カナディアン・エクスプレス

 ジーン・ハックマンが列車の屋根の上で立ち回りしているシーンだけは知っているけれど、どんな経緯でそんなことになっちゃったのかは全然知らなかったのでおもしろく見れた。
 動く列車に舞台を移すまでの経緯がおもしろすぎる。ロサンゼルスで大物マフィアの犯罪の現場を目撃した女が身の危険を感じてカナダの山奥に逃げ込んでしまい、その女に裁判で証言させるために、検事であるジーン・ハックマンがカナダまで出向くのだけれど、ヘリにマシンガンを装備したマフィアの手下に襲われてギャワー。最速最短でロサンゼルスに戻れなくて、仕方なく鉄道でバンクーバーまで移動する羽目になるのね。けっこう強引な展開で列車に乗る羽目になるのでビックリしたけれど、あんまり変なかんじはしない。列車はド田舎を走っているし、無線は壊されているし、どうやら情報は漏れているみたいだし、途中の駅で待ち伏せされているしで、ハックマンたちは列車を降りるに降りられない。手下たちも騒ぎを起こすわけには行かないから地道に炙りだすしかない。走る列車という密室の中の静かな駆け引きがうまいなー。

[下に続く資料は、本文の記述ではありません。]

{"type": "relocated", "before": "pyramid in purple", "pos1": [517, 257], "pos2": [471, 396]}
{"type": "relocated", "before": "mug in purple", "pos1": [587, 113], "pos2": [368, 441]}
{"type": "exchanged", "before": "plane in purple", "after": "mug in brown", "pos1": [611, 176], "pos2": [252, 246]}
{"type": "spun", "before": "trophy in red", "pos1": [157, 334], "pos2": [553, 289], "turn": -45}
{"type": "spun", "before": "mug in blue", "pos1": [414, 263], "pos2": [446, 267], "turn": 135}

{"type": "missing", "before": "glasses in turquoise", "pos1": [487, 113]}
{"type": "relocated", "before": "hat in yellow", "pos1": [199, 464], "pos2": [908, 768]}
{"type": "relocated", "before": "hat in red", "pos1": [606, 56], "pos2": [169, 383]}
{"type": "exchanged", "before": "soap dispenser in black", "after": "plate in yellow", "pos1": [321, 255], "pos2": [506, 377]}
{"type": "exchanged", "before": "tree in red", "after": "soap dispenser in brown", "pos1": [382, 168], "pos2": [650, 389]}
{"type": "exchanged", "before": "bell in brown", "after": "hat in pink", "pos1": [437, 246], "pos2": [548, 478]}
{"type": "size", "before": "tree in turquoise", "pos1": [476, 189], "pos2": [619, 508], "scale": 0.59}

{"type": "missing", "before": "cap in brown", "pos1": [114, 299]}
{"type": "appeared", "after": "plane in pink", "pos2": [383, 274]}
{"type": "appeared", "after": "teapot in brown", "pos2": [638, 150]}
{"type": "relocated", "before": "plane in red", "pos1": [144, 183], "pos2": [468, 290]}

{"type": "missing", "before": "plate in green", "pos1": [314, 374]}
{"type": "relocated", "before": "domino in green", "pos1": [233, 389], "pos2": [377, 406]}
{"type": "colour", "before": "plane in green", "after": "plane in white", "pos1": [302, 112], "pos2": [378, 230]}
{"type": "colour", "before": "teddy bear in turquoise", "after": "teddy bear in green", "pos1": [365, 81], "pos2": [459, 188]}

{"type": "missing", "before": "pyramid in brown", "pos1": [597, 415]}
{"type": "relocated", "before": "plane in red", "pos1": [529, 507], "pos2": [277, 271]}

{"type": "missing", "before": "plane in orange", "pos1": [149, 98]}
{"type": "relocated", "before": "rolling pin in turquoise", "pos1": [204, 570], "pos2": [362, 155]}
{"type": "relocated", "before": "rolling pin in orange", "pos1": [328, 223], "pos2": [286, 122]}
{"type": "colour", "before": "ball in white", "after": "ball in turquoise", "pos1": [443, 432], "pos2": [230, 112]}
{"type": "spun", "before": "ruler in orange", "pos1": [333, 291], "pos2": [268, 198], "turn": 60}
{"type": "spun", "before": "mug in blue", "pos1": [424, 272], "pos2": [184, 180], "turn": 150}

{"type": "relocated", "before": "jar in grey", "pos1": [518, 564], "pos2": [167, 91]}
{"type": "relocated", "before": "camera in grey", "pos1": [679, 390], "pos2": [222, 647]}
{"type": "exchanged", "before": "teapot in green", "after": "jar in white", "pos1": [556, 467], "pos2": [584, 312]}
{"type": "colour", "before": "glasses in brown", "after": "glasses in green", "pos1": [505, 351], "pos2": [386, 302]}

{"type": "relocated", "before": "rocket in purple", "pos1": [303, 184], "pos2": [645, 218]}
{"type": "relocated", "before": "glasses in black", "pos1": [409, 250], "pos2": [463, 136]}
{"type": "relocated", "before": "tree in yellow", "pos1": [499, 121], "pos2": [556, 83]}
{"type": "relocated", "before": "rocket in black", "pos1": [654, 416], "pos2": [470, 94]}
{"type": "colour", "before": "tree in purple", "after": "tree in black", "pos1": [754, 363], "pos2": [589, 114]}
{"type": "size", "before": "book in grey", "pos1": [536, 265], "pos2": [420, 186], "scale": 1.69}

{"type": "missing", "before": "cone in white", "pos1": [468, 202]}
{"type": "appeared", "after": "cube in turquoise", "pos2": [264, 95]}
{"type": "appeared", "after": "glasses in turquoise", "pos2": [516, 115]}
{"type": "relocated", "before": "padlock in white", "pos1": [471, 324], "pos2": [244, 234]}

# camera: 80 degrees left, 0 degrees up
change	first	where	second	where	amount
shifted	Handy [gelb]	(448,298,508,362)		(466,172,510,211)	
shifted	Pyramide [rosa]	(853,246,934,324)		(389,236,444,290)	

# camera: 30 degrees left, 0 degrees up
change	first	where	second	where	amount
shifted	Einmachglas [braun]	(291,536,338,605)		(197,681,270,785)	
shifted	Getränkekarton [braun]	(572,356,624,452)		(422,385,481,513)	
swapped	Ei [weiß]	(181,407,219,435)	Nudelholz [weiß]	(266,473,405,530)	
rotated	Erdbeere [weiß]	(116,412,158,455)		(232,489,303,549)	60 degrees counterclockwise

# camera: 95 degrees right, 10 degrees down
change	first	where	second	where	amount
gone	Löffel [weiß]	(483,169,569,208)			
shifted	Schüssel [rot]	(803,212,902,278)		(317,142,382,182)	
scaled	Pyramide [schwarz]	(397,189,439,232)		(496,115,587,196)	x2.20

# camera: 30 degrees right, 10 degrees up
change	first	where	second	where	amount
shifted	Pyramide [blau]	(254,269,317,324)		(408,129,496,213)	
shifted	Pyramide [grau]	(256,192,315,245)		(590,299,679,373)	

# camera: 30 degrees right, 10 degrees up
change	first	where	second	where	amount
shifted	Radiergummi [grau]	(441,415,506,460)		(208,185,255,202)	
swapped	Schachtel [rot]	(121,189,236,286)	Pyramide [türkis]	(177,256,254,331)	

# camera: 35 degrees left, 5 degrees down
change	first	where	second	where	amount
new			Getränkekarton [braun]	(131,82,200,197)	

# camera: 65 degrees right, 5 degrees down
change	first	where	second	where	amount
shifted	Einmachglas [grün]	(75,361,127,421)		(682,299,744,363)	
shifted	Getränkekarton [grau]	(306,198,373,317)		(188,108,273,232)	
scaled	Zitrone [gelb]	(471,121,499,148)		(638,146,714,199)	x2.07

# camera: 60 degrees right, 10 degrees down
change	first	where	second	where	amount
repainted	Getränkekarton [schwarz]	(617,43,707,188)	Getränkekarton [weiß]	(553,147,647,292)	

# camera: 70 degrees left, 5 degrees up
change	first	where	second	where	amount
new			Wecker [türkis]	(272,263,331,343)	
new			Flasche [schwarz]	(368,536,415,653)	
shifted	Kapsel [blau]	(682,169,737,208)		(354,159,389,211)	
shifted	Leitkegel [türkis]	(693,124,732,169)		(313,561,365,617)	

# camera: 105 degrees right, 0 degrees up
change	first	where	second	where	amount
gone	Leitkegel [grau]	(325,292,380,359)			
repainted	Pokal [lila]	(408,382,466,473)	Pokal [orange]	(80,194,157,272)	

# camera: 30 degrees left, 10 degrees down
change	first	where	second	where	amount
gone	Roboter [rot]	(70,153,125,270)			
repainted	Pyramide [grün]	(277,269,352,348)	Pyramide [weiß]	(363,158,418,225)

 マフィアの手下たちは、ハックマンの顔は知っていても、証人の女の顔は知らないところがポイントじゃろか。ハックマンを追い回して一緒にいる女を特定しようとする手下たちと、列車の構造を上手く利用して女を隠したり自分も隠れたりして煙に巻くジーン・ハックマンの丁々発止のやり取りが楽しいね。衆人環視のラウンジで取引を持ちかける手下に、あくまで白を切りとおすハックマンがすごくいい。
 最後に列車の上での立ち回りのトンネルオチは、PCエンジン定吉七番 秀吉の黄金』を思い出すと懐かしすぎる。わけもわからず腕立て伏せをしているだけで倒せてしまうことにビックリしたあのころ。